Which was something I’d managed up to that point not to think about. It was the difference between being dead and dying. Being dead was a thing and not a horrible thing because it was finished and if you believed in God, and I did, then you were probably in a better place. But dying was a terribly human process and could, I knew, be full of pain and suffering and great fear and because I didn’t want to think about it I felt like grabbing Jake and shaking all those awful thoughts out of his head.

The Packard came down Tyler Street and thumped over the tracks and right behind it was my grandfather’s Buick. The two cars pulled into the church lot in an area outlined with yellow tape to reserve the spots for them. My father helped my mother from the car and even at a distance I could tell that if a solid wind blew it would tumble her.

“Come on,” I said with a sigh and stood up.

We entered the church together as my father wished. My mother took his arm and walked ahead and then Jake and I and then my grandparents. Deacon Griswold handed us programs and people broke off their conversations and made way for us. We walked to the first pew up front and filed in and sat down. Ariel’s casket had been laid before the altar rail, flanked with flowers that looked much like those that had accompanied the visitation. Although I’d had no trouble looking at the casket the day before, on that Saturday I did my best to keep my eyes averted. I stared instead at the stained-glass window behind the altar and imagined shooting the panes out with a slingshot. Lorraine Griswold came in from the side door and sat down at the organ. Pastor Stephens entered from the same door and took his seat behind the pulpit. Amelia Klement came up the aisle from where she’d been sitting with her husband and her son and sat alone in the choir section next to the organ.
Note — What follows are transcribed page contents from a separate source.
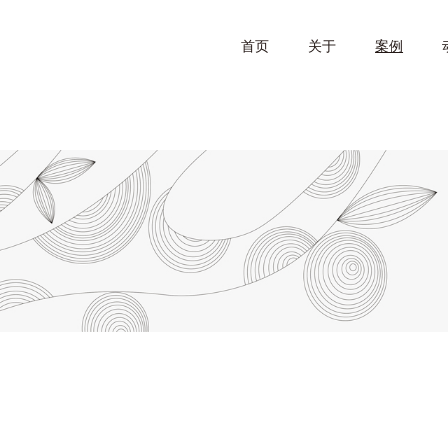
首页
关于
案例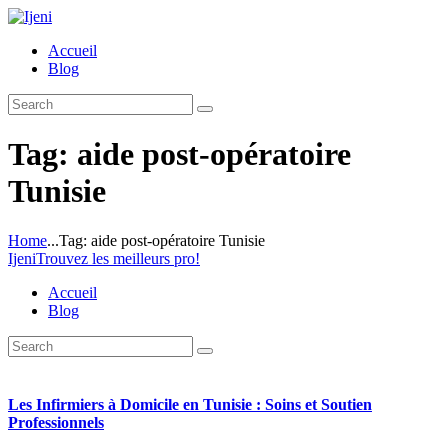
Accueil
Blog
Tag: aide post-opératoire
Tunisie
Home
...
Tag: aide post-opératoire Tunisie
Ijeni
Trouvez les meilleurs pro!
Accueil
Blog
Les Infirmiers à Domicile en Tunisie : Soins et Soutien
Professionnels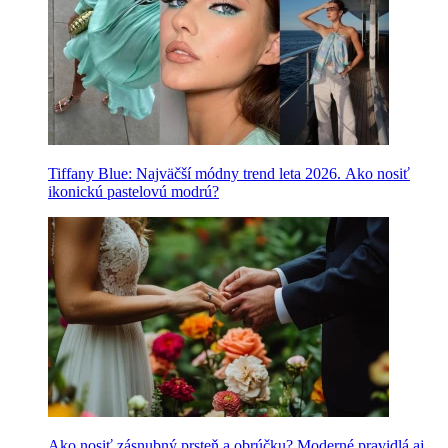
Tiffany Blue: Najväčší módny trend leta 2026. Ako nosiť
ikonickú pastelovú modrú?
Ako nosiť zásnubný prsteň a obrúčku? Moderné pravidlá aj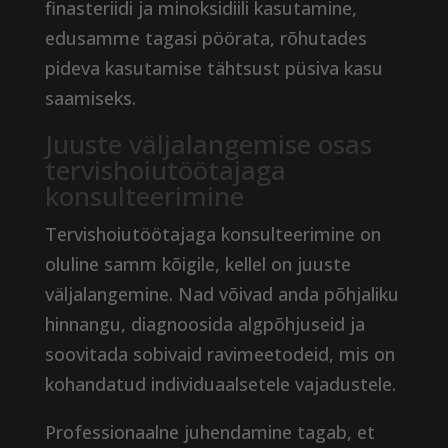
finasteriidi ja minoksidiili kasutamine,
edusamme tagasi pöörata, rõhutades
pideva kasutamise tähtsust püsiva kasu
saamiseks.
Juuste väljalangemise osas
tervishoiutöötajaga
konsulteerimine
Tervishoiutöötajaga konsulteerimine on
oluline samm kõigile, kellel on juuste
väljalangemine. Nad võivad anda põhjaliku
hinnangu, diagnoosida algpõhjuseid ja
soovitada sobivaid ravimeetodeid, mis on
kohandatud individuaalsetele vajadustele.
Professionaalne juhendamine tagab, et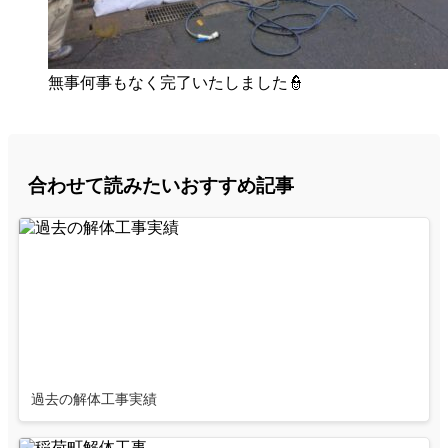
無事何事もなく完了いたしました👮
合わせて読みたいおすすめ記事
過去の解体工事実績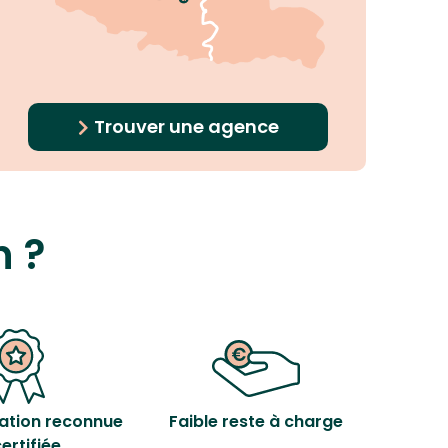
Trouver une agence
n ?
ation reconnue
Faible reste à charge
certifiée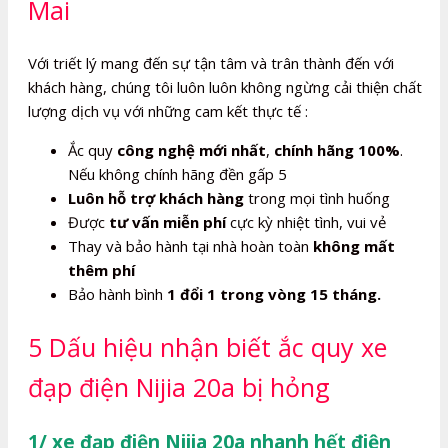
Mai
Với triết lý mang đến sự tận tâm và trân thành đến với
khách hàng, chúng tôi luôn luôn không ngừng cải thiện chất
lượng dịch vụ với những cam kết thực tế :
Ắc quy
công nghệ mới nhất
,
chính hãng 100%
.
Nếu không chính hãng đền gấp 5
Luôn hỗ trợ khách hàng
trong mọi tình huống
Được
tư vấn miễn phí
cực kỳ nhiệt tình, vui vẻ
Thay và bảo hành tại nhà hoàn toàn
không mất
thêm phí
Bảo hành bình
1 đổi 1 trong vòng 15 tháng.
5 Dấu hiệu nhận biết ắc quy xe
đạp điện Nijia 20a bị hỏng
1/ xe đạp điện Nijia 20a nhanh hết điện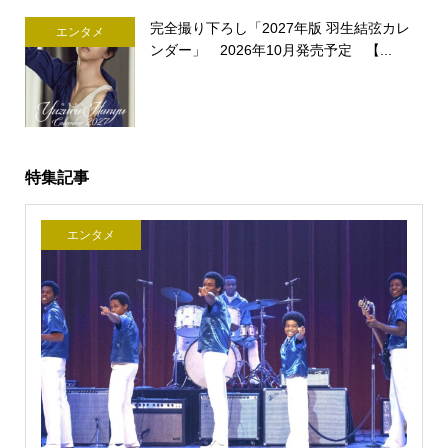
完全撮り下ろし「2027年版 羽生結弦カレ
エンタメ
ンダー」 2026年10月発売予定 【...
特集記事
エンタメ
A hush fell over the church and Lorraine began to play, something soft and sad and classical, and I could have looked at the program to see what my father had chosen but I was already distancing myself from the whole experience. All day I’d been thinking that if something became intolerable you could simply remove yourself from it and that’s what I did. I thought about the things that had happened that summer, played them over in my head-sweet Bobby Cole and the dead itinerant and the day I pushed Morris Engdahl into the quarry and Warren Redstone slipping away across the trestle in the rain and riding horses with Ginger French and Karl Brandt plowing his little Triumph into a cottonwood tree-and the result was that I remember almost nothing about the funeral service except that it went on forever. People came to the pulpit and said things-later I learned that they’d shared wonderful memories of Ariel-but I wasn’t present and didn’t hear them. Everyone sang and I suppose I must have sung too because the music, what penetrated, was familiar. I don’t remember a word of what Pastor Stephens said but I had the sense that it was appropriate though dry.

And then it was time to go to the cemetery and I walked out with my family into the swelter and got into the hot Packard and sweated while we waited for Ariel’s casket to be loaded into van der Waal’s hearse and then we followed.

I’d hoped for a kind of miracle that day, hoped for something like the joy that had filled me on the Sunday before when my father had stood and delivered his brief, miraculous sermon. And if not joy then peace at least. But as we entered the gate of the cemetery I felt only grief knifing deep into my spirit. And when I saw the grave I was devastated. Somehow I’d imagined it would be as Gus said, a beautiful box carved from the earth. It was indeed a lesson in geometry, a perfect rectangle with ninety-degree angles and straight sides and rigidly perpendicular walls and a level floor, but it was still only a hole in the ground.